▸ **Work request**:
Under this line are records; the part from the line containing "wicker basket: 28.3" through the line containing "black jeep liberty" should be repeated exactly. Please exclude pictures.

▸ **Source data**:
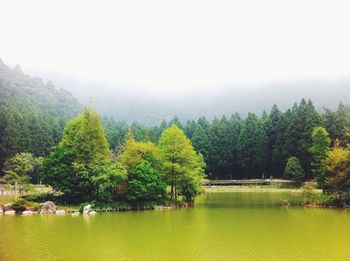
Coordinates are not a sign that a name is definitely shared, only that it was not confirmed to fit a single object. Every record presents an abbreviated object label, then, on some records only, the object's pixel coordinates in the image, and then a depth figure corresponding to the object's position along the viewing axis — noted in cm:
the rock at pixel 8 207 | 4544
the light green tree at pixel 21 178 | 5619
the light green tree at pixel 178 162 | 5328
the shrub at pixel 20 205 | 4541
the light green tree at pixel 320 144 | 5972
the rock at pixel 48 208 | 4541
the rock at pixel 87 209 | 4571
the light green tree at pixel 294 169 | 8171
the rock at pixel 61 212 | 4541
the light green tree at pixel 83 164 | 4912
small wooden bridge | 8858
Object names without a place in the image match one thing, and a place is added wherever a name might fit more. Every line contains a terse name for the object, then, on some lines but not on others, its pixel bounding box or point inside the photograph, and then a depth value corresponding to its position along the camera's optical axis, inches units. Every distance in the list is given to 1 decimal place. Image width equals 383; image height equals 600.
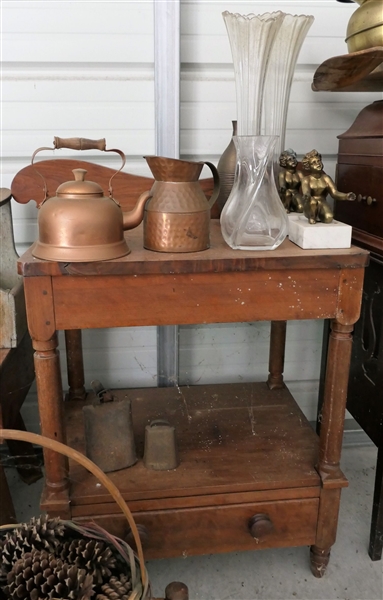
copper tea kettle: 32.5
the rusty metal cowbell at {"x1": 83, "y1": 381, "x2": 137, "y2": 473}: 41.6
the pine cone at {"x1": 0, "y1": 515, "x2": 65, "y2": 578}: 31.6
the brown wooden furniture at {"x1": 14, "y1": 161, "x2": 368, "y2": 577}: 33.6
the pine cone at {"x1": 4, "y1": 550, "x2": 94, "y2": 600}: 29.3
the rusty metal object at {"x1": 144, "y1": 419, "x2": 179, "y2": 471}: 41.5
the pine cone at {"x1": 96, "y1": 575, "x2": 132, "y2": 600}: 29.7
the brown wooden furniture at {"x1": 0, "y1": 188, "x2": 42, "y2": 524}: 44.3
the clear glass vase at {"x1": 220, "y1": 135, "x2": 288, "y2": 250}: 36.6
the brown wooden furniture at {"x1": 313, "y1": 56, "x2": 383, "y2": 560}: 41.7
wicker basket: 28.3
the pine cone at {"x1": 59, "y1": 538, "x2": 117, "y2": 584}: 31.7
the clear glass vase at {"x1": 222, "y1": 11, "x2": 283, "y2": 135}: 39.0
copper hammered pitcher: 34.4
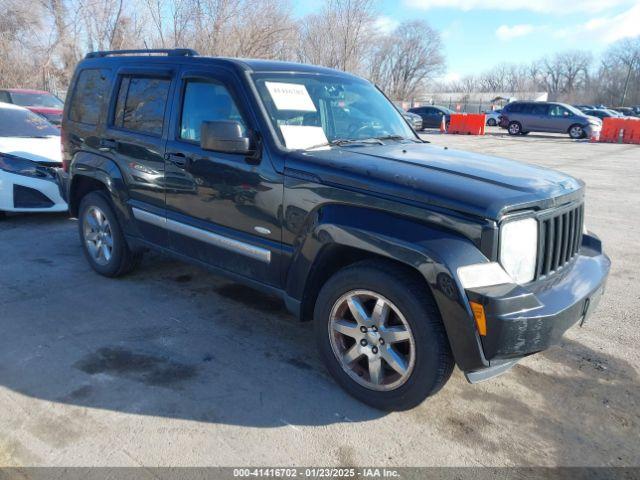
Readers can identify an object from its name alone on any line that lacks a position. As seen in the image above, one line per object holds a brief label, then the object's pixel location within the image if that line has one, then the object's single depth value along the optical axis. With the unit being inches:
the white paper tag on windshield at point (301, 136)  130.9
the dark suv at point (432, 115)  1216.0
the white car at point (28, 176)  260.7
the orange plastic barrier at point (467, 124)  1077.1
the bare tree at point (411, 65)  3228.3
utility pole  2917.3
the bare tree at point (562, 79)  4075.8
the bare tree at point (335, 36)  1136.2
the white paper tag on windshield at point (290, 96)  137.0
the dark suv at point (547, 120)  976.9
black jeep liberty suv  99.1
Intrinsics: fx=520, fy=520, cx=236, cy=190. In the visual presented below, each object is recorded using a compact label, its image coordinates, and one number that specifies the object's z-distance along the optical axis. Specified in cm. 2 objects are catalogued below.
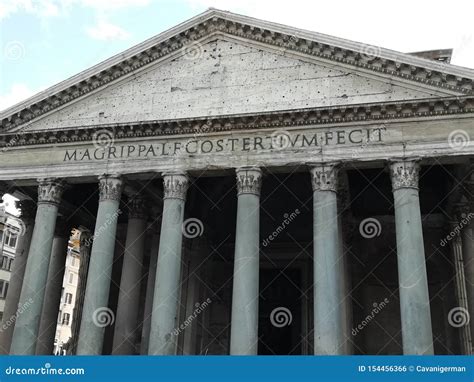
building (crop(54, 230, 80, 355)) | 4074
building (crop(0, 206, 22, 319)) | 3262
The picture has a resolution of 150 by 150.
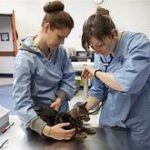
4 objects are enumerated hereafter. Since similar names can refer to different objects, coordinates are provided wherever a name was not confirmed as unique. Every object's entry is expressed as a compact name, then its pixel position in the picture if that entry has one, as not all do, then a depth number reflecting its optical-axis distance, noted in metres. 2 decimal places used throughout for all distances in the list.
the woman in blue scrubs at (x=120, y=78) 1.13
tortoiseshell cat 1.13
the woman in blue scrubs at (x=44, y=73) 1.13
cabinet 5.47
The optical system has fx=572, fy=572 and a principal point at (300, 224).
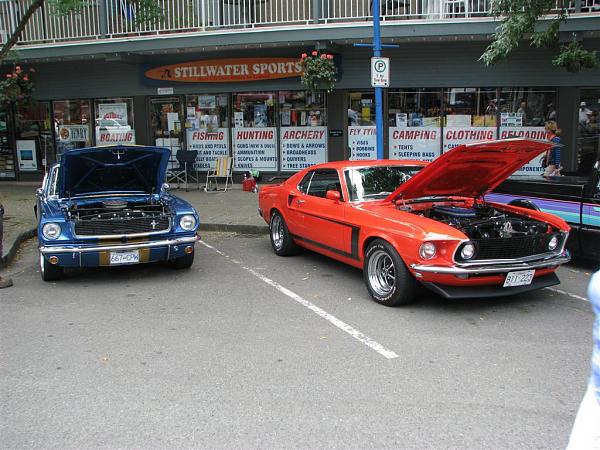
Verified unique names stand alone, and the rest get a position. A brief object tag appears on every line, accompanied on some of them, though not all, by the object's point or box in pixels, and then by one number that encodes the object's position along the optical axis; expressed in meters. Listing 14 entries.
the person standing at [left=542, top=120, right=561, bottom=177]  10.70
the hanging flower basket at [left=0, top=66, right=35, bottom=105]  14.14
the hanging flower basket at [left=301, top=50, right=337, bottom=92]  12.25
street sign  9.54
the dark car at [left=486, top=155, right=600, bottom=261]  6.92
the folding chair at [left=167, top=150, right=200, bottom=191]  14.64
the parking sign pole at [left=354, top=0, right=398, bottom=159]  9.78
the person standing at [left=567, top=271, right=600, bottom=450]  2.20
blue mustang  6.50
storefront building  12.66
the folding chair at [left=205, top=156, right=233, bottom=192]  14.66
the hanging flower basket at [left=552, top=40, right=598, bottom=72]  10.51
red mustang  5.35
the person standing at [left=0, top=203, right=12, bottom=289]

▸ **Exercise solution**:
wicker basket: 28.3
the pine cone at {"x1": 59, "y1": 538, "x2": 117, "y2": 584}: 31.7
the clear glass vase at {"x1": 222, "y1": 11, "x2": 283, "y2": 135}: 39.0
copper hammered pitcher: 34.4
Readers can identify an object from its name alone on any line that lacks a position. As seen in the image above, one line per object holds a brief label, then the object's pixel location within the image if that line has one, then the object's single depth value along the optical axis. With the unit being inches:
the white paper tag on windshield at point (301, 136)  130.9
the dark suv at point (432, 115)  1216.0
the white car at point (28, 176)  260.7
the orange plastic barrier at point (467, 124)  1077.1
the bare tree at point (411, 65)  3228.3
utility pole  2917.3
the bare tree at point (562, 79)  4075.8
the bare tree at point (335, 36)  1136.2
the white paper tag on windshield at point (290, 96)  137.0
the dark suv at point (547, 120)  976.9
black jeep liberty suv  99.1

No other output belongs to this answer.